An image that haunts me is of the dogs who arrive at daycare wanting only to be left alone so they can sleep. If the daycare-givers are knowledgeable and caring, they provide these animals with comfy beds and a quiet environment for this healing interlude of physical and mental R&R. But doing so may not be a serene experience for those care-givers if the owners catch their dogs sleeping: Why should they pay good money for their dogs to do something they could do at home?! Well, because the dogs can’t relax and sleep soundly at home. Something there sufficiently stresses them that this isn’t possible.

Sadly, sometimes these owners don’t see it that way. Instead of seeing the dog’s unacceptable behaviors at home—barking, chewing, whining, going berserk when someone goes by the house, getting into the trash, etc. —as evidence of the animal’s stress, they decide the dog has “too much energy. ” In that case, what better way to solve the problem than for their dogs to get so exhausted from exercise that they have no energy left to do this? In such a way, Sparky winds up getting off-lead hikes where he runs willy-nilly more often ignoring his owners’ commands than obeying them.
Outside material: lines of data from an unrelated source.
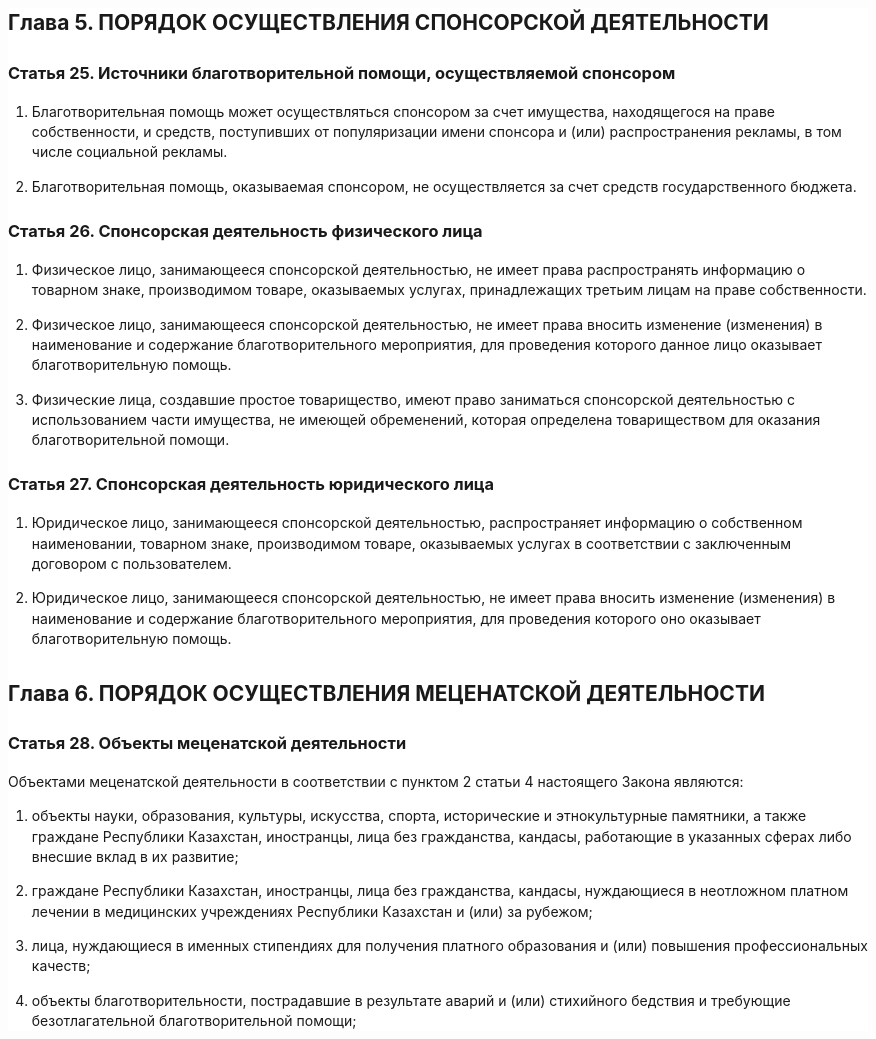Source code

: ## Глава 5. ПОРЯДОК ОСУЩЕСТВЛЕНИЯ СПОНСОРСКОЙ ДЕЯТЕЛЬНОСТИ

### Статья 25. Источники благотворительной помощи, осуществляемой спонсором

1. Благотворительная помощь может осуществляться спонсором за счет имущества, находящегося на праве собственности, и средств, поступивших от популяризации имени спонсора и (или) распространения рекламы, в том числе социальной рекламы.

2. Благотворительная помощь, оказываемая спонсором, не осуществляется за счет средств государственного бюджета.

### Статья 26. Спонсорская деятельность физического лица

1. Физическое лицо, занимающееся спонсорской деятельностью, не имеет права распространять информацию о товарном знаке, производимом товаре, оказываемых услугах, принадлежащих третьим лицам на праве собственности.

2. Физическое лицо, занимающееся спонсорской деятельностью, не имеет права вносить изменение (изменения) в наименование и содержание благотворительного мероприятия, для проведения которого данное лицо оказывает благотворительную помощь.

3. Физические лица, создавшие простое товарищество, имеют право заниматься спонсорской деятельностью с использованием части имущества, не имеющей обременений, которая определена товариществом для оказания благотворительной помощи.

### Статья 27. Спонсорская деятельность юридического лица

1. Юридическое лицо, занимающееся спонсорской деятельностью, распространяет информацию о собственном наименовании, товарном знаке, производимом товаре, оказываемых услугах в соответствии с заключенным договором с пользователем.

2. Юридическое лицо, занимающееся спонсорской деятельностью, не имеет права вносить изменение (изменения) в наименование и содержание благотворительного мероприятия, для проведения которого оно оказывает благотворительную помощь.

## Глава 6. ПОРЯДОК ОСУЩЕСТВЛЕНИЯ МЕЦЕНАТСКОЙ ДЕЯТЕЛЬНОСТИ

### Статья 28. Объекты меценатской деятельности

Объектами меценатской деятельности в соответствии с пунктом 2 статьи 4 настоящего Закона являются:

1) объекты науки, образования, культуры, искусства, спорта, исторические и этнокультурные памятники, а также граждане Республики Казахстан, иностранцы, лица без гражданства, кандасы, работающие в указанных сферах либо внесшие вклад в их развитие;

2) граждане Республики Казахстан, иностранцы, лица без гражданства, кандасы, нуждающиеся в неотложном платном лечении в медицинских учреждениях Республики Казахстан и (или) за рубежом;

3) лица, нуждающиеся в именных стипендиях для получения платного образования и (или) повышения профессиональных качеств;

4) объекты благотворительности, пострадавшие в результате аварий и (или) стихийного бедствия и требующие безотлагательной благотворительной помощи;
And/or he gets shipped off to daycare specifically to run himself ragged in a pack of dogs, at least some of whom may also have problems.

In terms of eliminating the signs of stress, such exercise can work in some cases, but in others it makes the dog’s behavior worse. Or the animal trades in a stress-related behavioral problem for a stress-related medical one.

While sleep can provide time for mental as well as physical healing, sadly the same intellectual glitch that has plagued us for years remains: beneficial as sleep may be it, too, only addresses the effects rather than the cause of the problem. But as long as we continue to seek answers strictly in the physical realm while ignoring the interaction of animal health, behavior, and the bond, that may be the best we can do.